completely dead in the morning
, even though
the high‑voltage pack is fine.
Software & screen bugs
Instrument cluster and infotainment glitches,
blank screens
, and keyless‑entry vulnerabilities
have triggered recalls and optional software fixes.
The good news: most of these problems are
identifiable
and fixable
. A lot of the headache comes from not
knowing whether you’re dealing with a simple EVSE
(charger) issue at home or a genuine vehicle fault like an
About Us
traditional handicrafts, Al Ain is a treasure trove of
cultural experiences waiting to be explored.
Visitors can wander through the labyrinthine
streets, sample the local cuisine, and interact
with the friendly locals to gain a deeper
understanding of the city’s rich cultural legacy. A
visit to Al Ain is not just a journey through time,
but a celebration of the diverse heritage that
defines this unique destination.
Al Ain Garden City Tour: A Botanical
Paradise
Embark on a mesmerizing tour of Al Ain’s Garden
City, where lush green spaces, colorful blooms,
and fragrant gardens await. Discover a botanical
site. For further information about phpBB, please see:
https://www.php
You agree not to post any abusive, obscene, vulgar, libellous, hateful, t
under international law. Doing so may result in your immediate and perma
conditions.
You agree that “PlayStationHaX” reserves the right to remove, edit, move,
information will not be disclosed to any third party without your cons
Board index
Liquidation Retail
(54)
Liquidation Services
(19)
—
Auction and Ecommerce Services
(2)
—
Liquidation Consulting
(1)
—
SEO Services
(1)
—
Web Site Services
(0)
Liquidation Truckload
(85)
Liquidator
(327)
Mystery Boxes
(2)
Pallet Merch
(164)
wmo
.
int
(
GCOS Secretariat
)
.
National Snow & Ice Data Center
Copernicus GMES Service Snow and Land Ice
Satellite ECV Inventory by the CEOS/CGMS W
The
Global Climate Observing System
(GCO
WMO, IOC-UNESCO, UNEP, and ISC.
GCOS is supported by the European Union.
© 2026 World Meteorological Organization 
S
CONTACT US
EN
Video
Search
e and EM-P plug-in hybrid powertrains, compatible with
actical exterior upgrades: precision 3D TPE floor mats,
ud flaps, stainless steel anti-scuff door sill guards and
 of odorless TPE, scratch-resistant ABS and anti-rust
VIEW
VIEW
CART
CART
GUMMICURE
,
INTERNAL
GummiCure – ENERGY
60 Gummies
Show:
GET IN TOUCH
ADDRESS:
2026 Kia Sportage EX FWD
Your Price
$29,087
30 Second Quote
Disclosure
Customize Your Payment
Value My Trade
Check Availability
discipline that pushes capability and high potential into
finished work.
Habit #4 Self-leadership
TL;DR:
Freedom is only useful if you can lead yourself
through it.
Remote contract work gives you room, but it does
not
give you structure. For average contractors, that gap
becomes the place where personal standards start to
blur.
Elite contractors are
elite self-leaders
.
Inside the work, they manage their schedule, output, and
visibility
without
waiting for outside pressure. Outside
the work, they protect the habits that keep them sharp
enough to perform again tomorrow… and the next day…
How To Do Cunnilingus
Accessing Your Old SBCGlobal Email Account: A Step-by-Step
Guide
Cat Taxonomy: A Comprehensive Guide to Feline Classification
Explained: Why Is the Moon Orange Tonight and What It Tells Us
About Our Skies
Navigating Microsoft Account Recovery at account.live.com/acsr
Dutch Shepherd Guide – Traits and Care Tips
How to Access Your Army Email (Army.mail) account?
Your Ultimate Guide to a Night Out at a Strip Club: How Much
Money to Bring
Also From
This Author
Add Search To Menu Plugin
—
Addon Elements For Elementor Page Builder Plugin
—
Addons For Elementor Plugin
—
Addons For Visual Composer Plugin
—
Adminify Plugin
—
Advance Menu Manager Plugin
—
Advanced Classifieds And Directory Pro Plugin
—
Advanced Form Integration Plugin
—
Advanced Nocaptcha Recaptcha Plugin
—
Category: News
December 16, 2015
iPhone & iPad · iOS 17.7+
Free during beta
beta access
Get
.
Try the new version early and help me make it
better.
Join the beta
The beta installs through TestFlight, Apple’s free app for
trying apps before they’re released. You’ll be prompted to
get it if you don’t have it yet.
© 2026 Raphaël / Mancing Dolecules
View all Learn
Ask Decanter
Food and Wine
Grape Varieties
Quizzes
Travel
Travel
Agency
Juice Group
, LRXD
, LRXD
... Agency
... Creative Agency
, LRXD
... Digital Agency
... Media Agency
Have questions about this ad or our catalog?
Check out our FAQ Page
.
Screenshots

━━━━━━━━━━━━━━━━━━━━

• **WORK TO BE COMPLETED**
Could you retype every line of the data exactly?

• **REPLY**
completely dead in the morning
, even though
the high‑voltage pack is fine.
Software & screen bugs
Instrument cluster and infotainment glitches,
blank screens
, and keyless‑entry vulnerabilities
have triggered recalls and optional software fixes.
The good news: most of these problems are
identifiable
and fixable
. A lot of the headache comes from not
knowing whether you’re dealing with a simple EVSE
(charger) issue at home or a genuine vehicle fault like an
About Us
traditional handicrafts, Al Ain is a treasure trove of
cultural experiences waiting to be explored.
Visitors can wander through the labyrinthine
streets, sample the local cuisine, and interact
with the friendly locals to gain a deeper
understanding of the city’s rich cultural legacy. A
visit to Al Ain is not just a journey through time,
but a celebration of the diverse heritage that
defines this unique destination.
Al Ain Garden City Tour: A Botanical
Paradise
Embark on a mesmerizing tour of Al Ain’s Garden
City, where lush green spaces, colorful blooms,
and fragrant gardens await. Discover a botanical
site. For further information about phpBB, please see:
https://www.php
You agree not to post any abusive, obscene, vulgar, libellous, hateful, t
under international law. Doing so may result in your immediate and perma
conditions.
You agree that “PlayStationHaX” reserves the right to remove, edit, move,
information will not be disclosed to any third party without your cons
Board index
Liquidation Retail
(54)
Liquidation Services
(19)
—
Auction and Ecommerce Services
(2)
—
Liquidation Consulting
(1)
—
SEO Services
(1)
—
Web Site Services
(0)
Liquidation Truckload
(85)
Liquidator
(327)
Mystery Boxes
(2)
Pallet Merch
(164)
wmo
.
int
(
GCOS Secretariat
)
.
National Snow & Ice Data Center
Copernicus GMES Service Snow and Land Ice
Satellite ECV Inventory by the CEOS/CGMS W
The
Global Climate Observing System
(GCO
WMO, IOC-UNESCO, UNEP, and ISC.
GCOS is supported by the European Union.
© 2026 World Meteorological Organization 
S
CONTACT US
EN
Video
Search
e and EM-P plug-in hybrid powertrains, compatible with
actical exterior upgrades: precision 3D TPE floor mats,
ud flaps, stainless steel anti-scuff door sill guards and
 of odorless TPE, scratch-resistant ABS and anti-rust
VIEW
VIEW
CART
CART
GUMMICURE
,
INTERNAL
GummiCure – ENERGY
60 Gummies
Show:
GET IN TOUCH
ADDRESS:
2026 Kia Sportage EX FWD
Your Price
$29,087
30 Second Quote
Disclosure
Customize Your Payment
Value My Trade
Check Availability
discipline that pushes capability and high potential into
finished work.
Habit #4 Self-leadership
TL;DR:
Freedom is only useful if you can lead yourself
through it.
Remote contract work gives you room, but it does
not
give you structure. For average contractors, that gap
becomes the place where personal standards start to
blur.
Elite contractors are
elite self-leaders
.
Inside the work, they manage their schedule, output, and
visibility
without
waiting for outside pressure. Outside
the work, they protect the habits that keep them sharp
enough to perform again tomorrow… and the next day…
How To Do Cunnilingus
Accessing Your Old SBCGlobal Email Account: A Step-by-Step
Guide
Cat Taxonomy: A Comprehensive Guide to Feline Classification
Explained: Why Is the Moon Orange Tonight and What It Tells Us
About Our Skies
Navigating Microsoft Account Recovery at account.live.com/acsr
Dutch Shepherd Guide – Traits and Care Tips
How to Access Your Army Email (Army.mail) account?
Your Ultimate Guide to a Night Out at a Strip Club: How Much
Money to Bring
Also From
This Author
Add Search To Menu Plugin
—
Addon Elements For Elementor Page Builder Plugin
—
Addons For Elementor Plugin
—
Addons For Visual Composer Plugin
—
Adminify Plugin
—
Advance Menu Manager Plugin
—
Advanced Classifieds And Directory Pro Plugin
—
Advanced Form Integration Plugin
—
Advanced Nocaptcha Recaptcha Plugin
—
Category: News
December 16, 2015
iPhone & iPad · iOS 17.7+
Free during beta
beta access
Get
.
Try the new version early and help me make it
better.
Join the beta
The beta installs through TestFlight, Apple’s free app for
trying apps before they’re released. You’ll be prompted to
get it if you don’t have it yet.
© 2026 Raphaël / Mancing Dolecules
View all Learn
Ask Decanter
Food and Wine
Grape Varieties
Quizzes
Travel
Travel
Agency
Juice Group
, LRXD
, LRXD
... Agency
... Creative Agency
, LRXD
... Digital Agency
... Media Agency
Have questions about this ad or our catalog?
Check out our FAQ Page
.
Screenshots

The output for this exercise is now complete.